• _What to do_: Edit the lines below, replacing every occurrence of "darktable history" with "edit history" and keeping everything else unchanged.

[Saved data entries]
------------------------------------------------------------
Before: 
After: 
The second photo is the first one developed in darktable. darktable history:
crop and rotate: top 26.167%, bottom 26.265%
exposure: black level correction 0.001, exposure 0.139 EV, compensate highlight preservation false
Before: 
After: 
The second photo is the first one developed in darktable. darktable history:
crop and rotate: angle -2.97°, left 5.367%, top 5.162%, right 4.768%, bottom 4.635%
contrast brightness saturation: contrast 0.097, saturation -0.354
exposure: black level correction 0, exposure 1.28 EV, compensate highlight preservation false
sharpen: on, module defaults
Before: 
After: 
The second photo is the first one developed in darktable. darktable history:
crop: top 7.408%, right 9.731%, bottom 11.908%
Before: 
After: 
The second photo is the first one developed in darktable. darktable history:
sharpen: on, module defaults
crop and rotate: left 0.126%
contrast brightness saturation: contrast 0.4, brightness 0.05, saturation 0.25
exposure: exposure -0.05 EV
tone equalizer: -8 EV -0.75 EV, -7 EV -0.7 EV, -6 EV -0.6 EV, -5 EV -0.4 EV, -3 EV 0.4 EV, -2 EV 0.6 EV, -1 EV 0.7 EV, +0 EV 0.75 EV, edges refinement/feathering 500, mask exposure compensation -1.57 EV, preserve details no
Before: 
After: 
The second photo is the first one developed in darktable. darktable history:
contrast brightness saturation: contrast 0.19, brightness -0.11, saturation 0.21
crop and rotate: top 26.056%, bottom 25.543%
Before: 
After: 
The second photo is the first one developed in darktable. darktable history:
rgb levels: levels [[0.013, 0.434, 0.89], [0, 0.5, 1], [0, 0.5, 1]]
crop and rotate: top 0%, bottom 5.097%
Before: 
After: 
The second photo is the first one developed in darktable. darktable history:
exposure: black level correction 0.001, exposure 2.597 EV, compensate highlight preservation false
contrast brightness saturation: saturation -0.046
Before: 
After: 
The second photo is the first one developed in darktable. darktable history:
------------------------------------------------------------
• _Answer to the exercise_:
Before: 
After: 
The second photo is the first one developed in darktable. edit history:
crop and rotate: top 26.167%, bottom 26.265%
exposure: black level correction 0.001, exposure 0.139 EV, compensate highlight preservation false
Before: 
After: 
The second photo is the first one developed in darktable. edit history:
crop and rotate: angle -2.97°, left 5.367%, top 5.162%, right 4.768%, bottom 4.635%
contrast brightness saturation: contrast 0.097, saturation -0.354
exposure: black level correction 0, exposure 1.28 EV, compensate highlight preservation false
sharpen: on, module defaults
Before: 
After: 
The second photo is the first one developed in darktable. edit history:
crop: top 7.408%, right 9.731%, bottom 11.908%
Before: 
After: 
The second photo is the first one developed in darktable. edit history:
sharpen: on, module defaults
crop and rotate: left 0.126%
contrast brightness saturation: contrast 0.4, brightness 0.05, saturation 0.25
exposure: exposure -0.05 EV
tone equalizer: -8 EV -0.75 EV, -7 EV -0.7 EV, -6 EV -0.6 EV, -5 EV -0.4 EV, -3 EV 0.4 EV, -2 EV 0.6 EV, -1 EV 0.7 EV, +0 EV 0.75 EV, edges refinement/feathering 500, mask exposure compensation -1.57 EV, preserve details no
Before: 
After: 
The second photo is the first one developed in darktable. edit history:
contrast brightness saturation: contrast 0.19, brightness -0.11, saturation 0.21
crop and rotate: top 26.056%, bottom 25.543%
Before: 
After: 
The second photo is the first one developed in darktable. edit history:
rgb levels: levels [[0.013, 0.434, 0.89], [0, 0.5, 1], [0, 0.5, 1]]
crop and rotate: top 0%, bottom 5.097%
Before: 
After: 
The second photo is the first one developed in darktable. edit history:
exposure: black level correction 0.001, exposure 2.597 EV, compensate highlight preservation false
contrast brightness saturation: saturation -0.046
Before: 
After: 
The second photo is the first one developed in darktable. edit history:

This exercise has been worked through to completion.